> _Explore the material_
(a) Answer these questions about the Hampshire COVID-19 assessment:
(i) On what date did the World Health Organisation declare COVID-19 a pandemic?
(ii) Which population groups are named in parentheses as ones the effects may have disproportionally affected?
(iii) What was developed to help understand how the indirect impacts have affected communities?
(b) Extend the Hampshire COVID-19 assessment with a passage that picks up after its final sentence.

> _Extract to read_
※
COVID-19 Health Impact Assessment

The impact COVID-19 has had on the residents of Hampshire from the start of the pandemic to October 2021

On the 11 March 2020 the World Health Organisation declared COVID-19 a pandemic. SARS-CoV-2 is a newly emergent virus causing COVID-19 disease, and even now there is still much more to understand. 

The impacts of COVID-19 will be felt for many years, and some may still not yet be realised. Over a year on, these reports look at the impact COVID-19 has had on the residents of Hampshire.

Hampshire Covid-19 Health Impact Assessment October 2021

This report provides a retrospective view of what the pandemic has meant to our local populations, reviewing national guidance and policy to date and what the potential impacts have been and will be on our populations.  COVID-19 has exposed, exacerbated, and created health and social care needs and new inequalities. People across the UK, and indeed the world, have been harmed by the virus in very different ways. 

Both the first and second waves of the pandemic have brought challenges. We need to understand how the effects have disproportionally affected different population groups (age, gender, ethnicity, occupations, co-morbidities, deprivation) and how we minimise the negative impacts and maximise the positive benefits. 

Hampshire Covid-19 Business Vulnerability Index

To help understand how the indirect impacts have affected our communities, a business vulnerability index has been developed.

This compiles datasets from a range of sources identified from statistics and literature published during the first and second waves of COVID-19 in 2020. It provides an assessment of the relative impacts during the pandemic across the area.
※
> _The data_
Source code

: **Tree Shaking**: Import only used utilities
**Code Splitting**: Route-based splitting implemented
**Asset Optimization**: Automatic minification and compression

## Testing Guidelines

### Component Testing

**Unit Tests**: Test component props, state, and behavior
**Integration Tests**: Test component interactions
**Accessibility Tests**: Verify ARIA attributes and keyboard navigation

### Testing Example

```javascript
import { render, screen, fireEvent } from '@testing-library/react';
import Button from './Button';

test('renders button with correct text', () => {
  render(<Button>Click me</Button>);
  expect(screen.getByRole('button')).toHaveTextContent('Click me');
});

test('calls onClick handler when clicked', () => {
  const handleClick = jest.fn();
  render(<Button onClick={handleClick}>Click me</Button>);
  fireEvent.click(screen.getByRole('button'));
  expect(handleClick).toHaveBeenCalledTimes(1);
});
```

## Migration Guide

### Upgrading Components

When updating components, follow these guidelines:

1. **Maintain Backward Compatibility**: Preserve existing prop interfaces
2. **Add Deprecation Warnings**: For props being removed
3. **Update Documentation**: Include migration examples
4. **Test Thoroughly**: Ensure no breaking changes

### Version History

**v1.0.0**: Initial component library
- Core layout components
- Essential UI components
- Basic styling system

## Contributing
※
> _Outputs in order_
(a)
(i) 11 March 2020
(ii) Age, gender, ethnicity, occupations, co-morbidities and deprivation
(iii) A business vulnerability index

(b)
The indicators aim to capture the employee and business aspects of the impacts which arose from the COVID-19 pandemic restrictions. The sector, size, mobility of customer and location of a business were found to determine the vulnerability of a business, with the impacts of the pandemic disproportionately affecting physical and small businesses, with online and larger firms being more likely to survive.

Hampshire Covid-19 Mental Health and Wellbeing Index

To help understand how the indirect impacts have affected our communities, a mental wellbeing index has been developed.

This compiles datasets from a range of sources identified through statistics and literature published throughout the first and second wave of COVID-19 in 2020. The population groups who were affected most by the non-pharmaceutical interventions during the early stages of COVID-19 may not have had any mental health challenges before COVID-19. They may not live in areas typically associated with poor mental health (such as areas with high levels of socio-economic deprivation). Regardless, there is evidence that aspects of the restrictions could have taken a toll on their mental health.

The Index includes measures on:

  • Demographics: young people aged 16-24 (most likely to be furloughed, and reported greater levels of loneliness), ethnic minority groups (most likely to experience anxiety around contracting COVID-19 due to employment sector, disproportionately high rates of poor health outcomes from COVID, more likely to live in overcrowded or multigenerational housing, and less likely to have access to green space)
  • Health: people with 2 or more long term health conditions (most likely to feel anxiety about contracting COVID and more likely to be shielding)
  • Economic: low earners (more likely to be furloughed, increased financial stress), people employed in either health care or industries most impacted by furlough (accommodation, food service, arts, entertainment and recreation), people who are self-employed (may not have received financial support if criteria not met)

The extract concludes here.